CARLSBAD — A regional Community Choice Aggregation program has cleared a critical hurdle paving the way to begin providing alternative energy services to residents of Del Mar, Solana Beach and Carlsbad as early as next spring.
The Clean Energy Alliance’s implementation plan, which establishes the organization’s key functions, including rates and power sourcing, was recently certified by the California Public Utilities Commission and announced on April 1.
The three North County cities entered into a joint powers agreement last year to split the start-up costs evenly. The program is a pathway to a 100% renewable energy supply by 2035, although the program will begin with 50% renewable and clean energy sources.
CEA Chairwoman and Carlsbad Councilwoman Cori Schumacher said the board will also discuss at its April 16 meeting and the following two potential programs, energy phase-in along with budgeting and staffing expectations.
With the three cities, 58,000 residents will be automatically enrolled into the new program. Those who do not want to participate can opt-out and stay with San Diego Gas & Electric.
“For us, we’re going to be transitioning the 58,000 potential customers in one phase, whereas the other JPA is, I think, three phases,” Schumacher said. “Over the next three meetings, we’re going to be talking programs, the types of options above and beyond the 50% renewable energy baseline and setting the tone for the next five years.”
The CEA board, which consists of Schumacher, Del Mar Mayor Ellie Haviland and Solana Beach Councilwoman Kristi Becker, have also approved a number of positions for the CEA, including naming Barbara Boswell of Bayshore Consulting Group as chief executive officer until June; River City Bank for banking services; Pacific Energy Advisors for technical consulting; and Calpine Energy Solutions for data management and call center services.
The budget for Fiscal Year 2019-20 is projected at $450,000 and jumps to nearly $4 million for 2020-21. And while cities are taking a big financial hit due to the pandemic, Haviland said the startup funds have already been secured.
Rates from CEA, though, are expected to come in about 2% lower than SDG&E, according to the plan.
Schumacher, though, said the long-term benefits of the CCAs are important to tackle climate change and the impending global recession.
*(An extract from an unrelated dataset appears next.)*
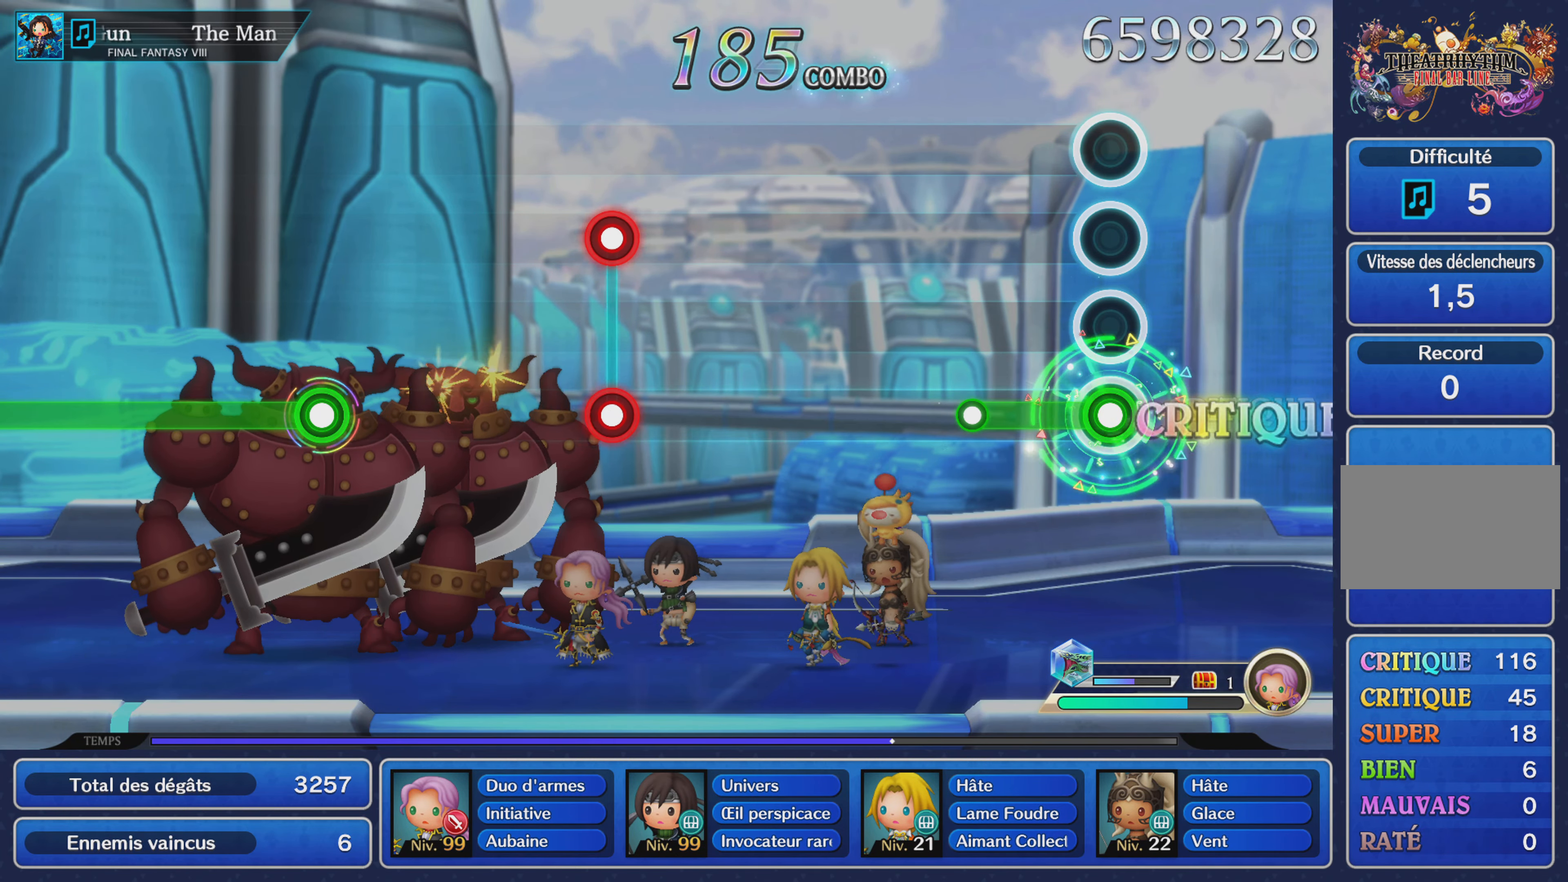
Gameplay with a controller (PlayStation layout); each line is a JSON object with the inputs held at the frame after it. "events" lists button and stick changes between this image and that frame as [ms after this image, input, new state], when the widget could be followed in between. Not read: CIRCLE L3 R3 SQUARE.
{"buttons": [], "left_stick": "center", "right_stick": "center", "events": [[217, "R1", "up"]]}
With finite financial resources, or inaction, by federal or state leaders, she said local municipalities will be on the front lines of pulling the country out of the recession.
Haviland and Schumacher both said it is important to push forward, as the CEA will be an economic engine for the three cities.
“This is a really tough time for all the cities,” Haviland said. “The Clean Energy Alliance is even more important now. This is an opportunity to provide funding down the road for these clean energy projects and it’s a source of funding not dependent on TOT (transient occupancy tax) or sales tax.”
To date, nearly every city in San Diego County has joined a CCA program or conducted (or is conducting) a feasibility study. Oceanside and Encinitas joined Carlsbad and Del Mar in their study; although Oceanside has not joined a CCA and Encinitas joined the San Diego Community Power JPA with the cities of San Diego, Chula Vista, Imperial Beach and La Mesa.
San Diego County has also decided to move forward, along with Santee, although those municipalities have not joined a JPA. Escondido, San Marcos and Vista are currently finalizing their study, but the COVID-19 pandemic and financial fallout may push back their entry into any JPA, Schumacher said.
Note: The CEA is at 2 p.m. April 16 and plans to stream the meeting in progress.